Discrete Fourier Transform

There are actually two types of discrete time fourier transform, discrete fourier transform (DFT) and discrete time fourier transform (DTFT).

The former is in fact the fourier series for a discrete signal. The latter is the fourier transform on a discrete signal. We introduce DFT first.

DFT

Again, DFT is a fourier series, just called discrete fourier transform.

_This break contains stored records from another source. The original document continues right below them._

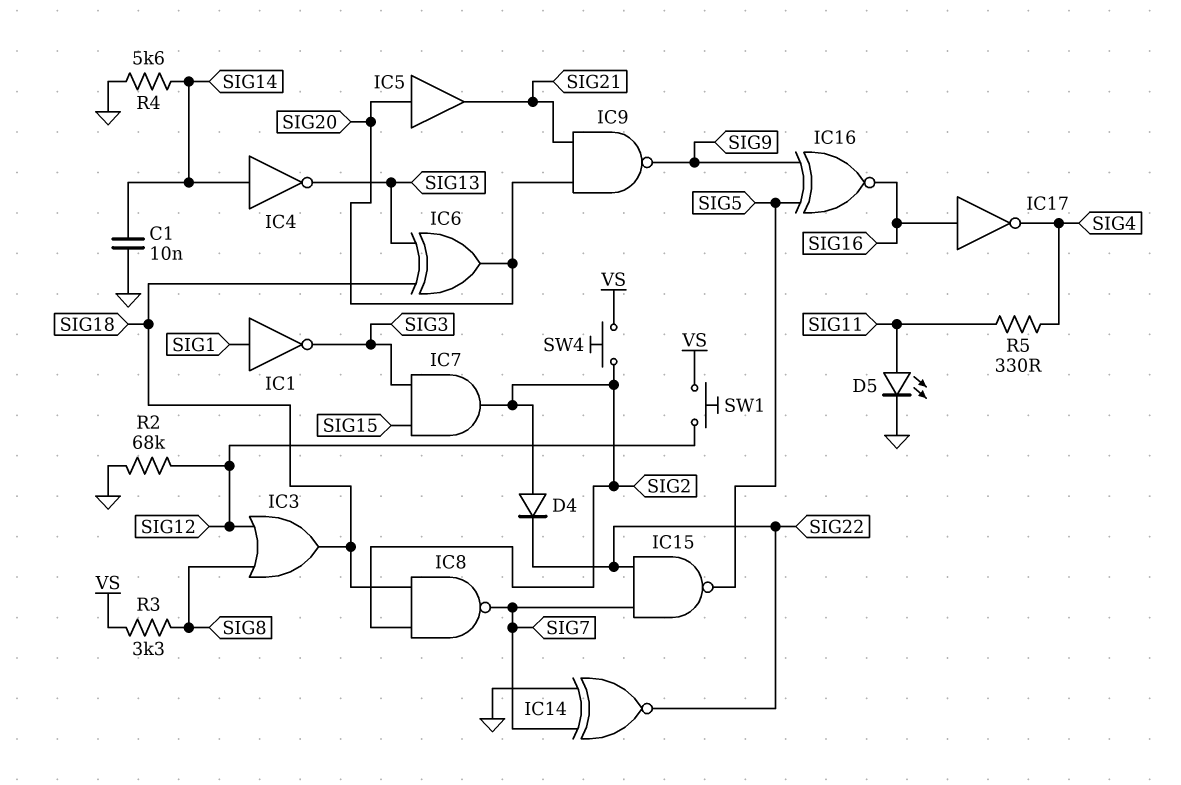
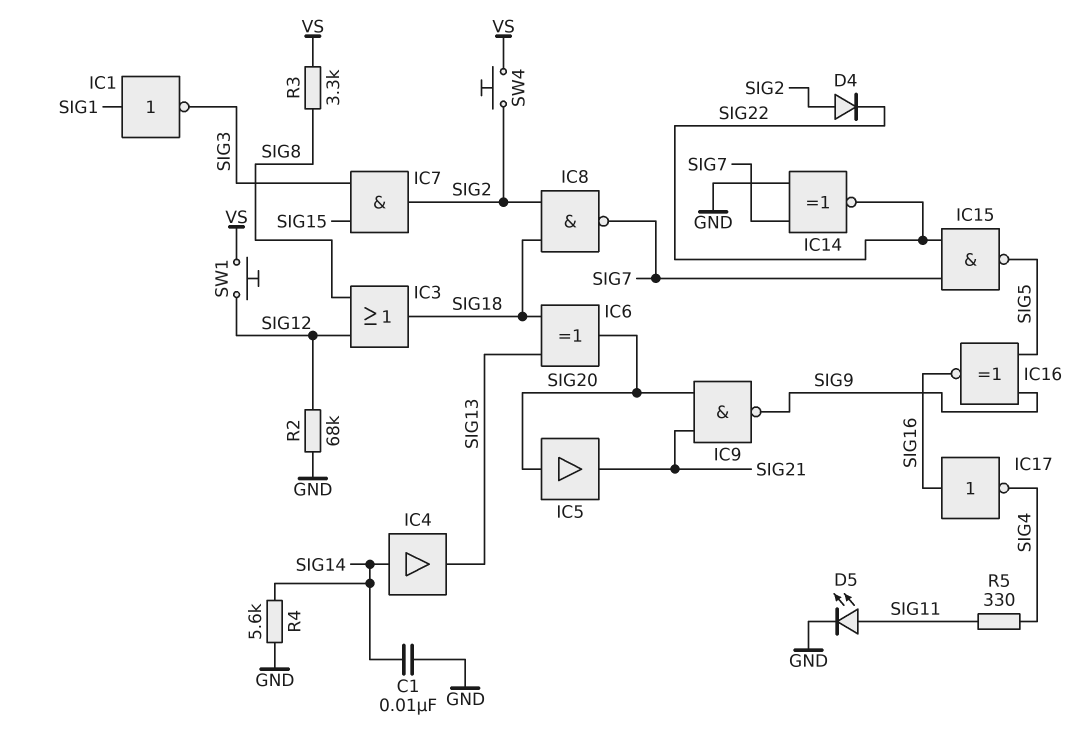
IC4: NOT (in SIG14, out SIG13) -> buffer (in SIG14, out SIG13)

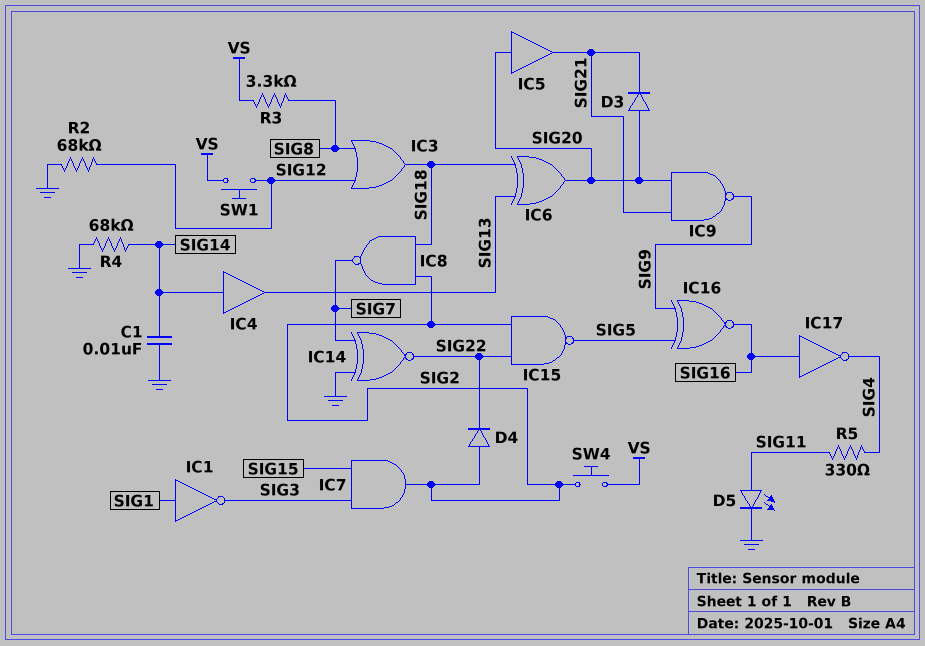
D3: none -> diode (A SIG20, K SIG21)
IC15: NAND (in SIG7, in SIG22, out SIG5) -> NAND (in SIG2, in SIG22, out SIG5)
R4: 5.6k (GND, SIG14) -> 68k (GND, SIG14)

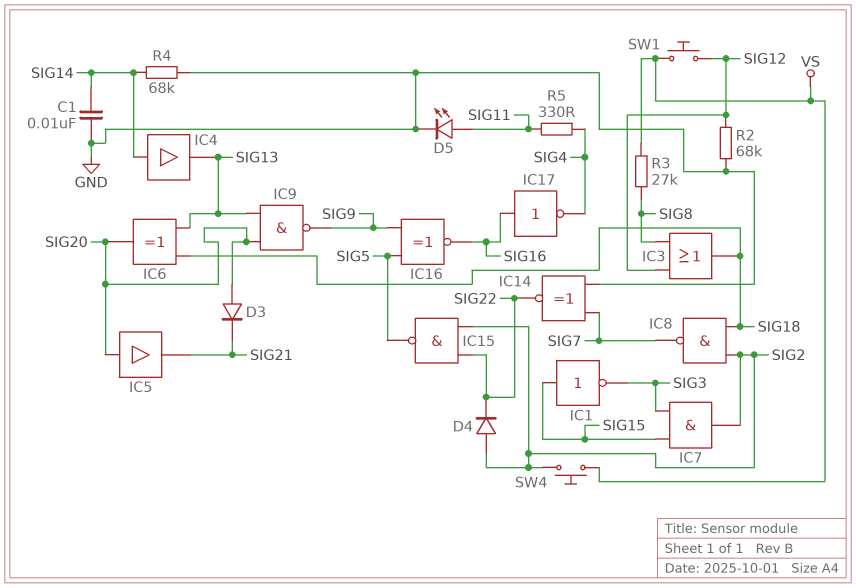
IC1: NOT (in SIG1, out SIG3) -> NOT (in SIG15, out SIG3)
IC9: NAND (in SIG20, in SIG21, out SIG9) -> NAND (in SIG13, in SIG20, out SIG9)
R3: 3.3k (SIG8, VS) -> 27k (SIG8, VS)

For continuous, periodic signal, we had,

$$x(t) = \sum_{k=-\infty}^{+\infty} a_k e^{j k \omega t}$$ $$a_k = \frac{1}{T} \int_{0}^{T} x(t) e^{-j k \omega t} \mathrm{d}t$$

The discrete signal is equal to,

$$x_s(t) = \sum_{k=0}^{N - 1} x[k] \delta(t - k)$$

So,

$$a_k = \frac{1}{T} \int_{0}^{T} x_s(t) e^{-j k \omega t} \mathrm{d}t = \frac{1}{T} \sum_{k=0}^{N - 1} x[k] e^{-j k \omega t}$$

Sometimes, we may process signals with a given range (image, for example). Assume it has a rang from $0$ to $N$, we can treat it as a signal with a period of $N$ as well.

We note,

$$X[k] = \frac{1}{N} \sum_{k=0}^{N - 1} x[k] e^{-j k \omega t}$$

As the discrete fourier transform.

However we are not done yet, consider,

$$x[t] = \sum_{k=-\infty}^{+\infty} a_k e^{j k \omega t}$$

We would notice that,

$$X[k + N] = \sum_{k=0}^{N} x[k] e^{-j \omega (k + N) t} \\ = e^{-j \omega N t } \sum_{k=-\infty}^{+\infty} a_k e^{j k \omega t}$$

So $X[k]$ is periodic as well, thus, $x[t]$ after the inverse transform is like not to converge.

The reason is that, consider the discrete complex exponential, we want the period of $N$ and so,

$$e^{j \omega N} = 1$$

There exists $N$ if and only if $\omega = 2\pi \frac{p}{q}$, suppose $p$ and $q$ have no common divisor, and thus,

$$N = \min_k k \frac{q}{p} = q$$

Which is to say that, the period is only related to the denominator. So it's obvious that, for,

$$x[t] = \sum_{k=-\infty}^{+\infty} a_k e^{j k \frac{2\pi}{N} t}$$

If we sum over $-\infty$ to $+\infty$, we are repeating the same base signal over and over again.

We only need to sum each signal once, and so,

$$x[t] = \sum_{k=0}^{N - 1} a_k e^{j k \frac{2\pi}{N} t}$$

Is the legit result.

In conclusion, we had,

$$x[t] = \sum_{k=0}^{N - 1} X[k] e^{j k \frac{2\pi}{N} t} \\ X[k] = \frac{1}{N} \sum_{k=0}^{N - 1} x[k] e^{-j k \omega t}$$

However, for correspondence, because we had $\frac{1}{2 \pi}$ for the fourier inverse transform, and thus, we usually use the following form of DFT,

$$x[t] = \frac{1}{N} \sum_{k=0}^{N - 1} X[k] e^{j k \frac{2\pi}{N} t} \\ X[k] = \sum_{t=0}^{N - 1} x[t] e^{-j k \frac{2\pi}{N} t}$$

The two are identical.

This will also come in handy in the next chapter where we need to push $X[k]$ to a continuous limit, and thus, we need a density divider for $x[t]$.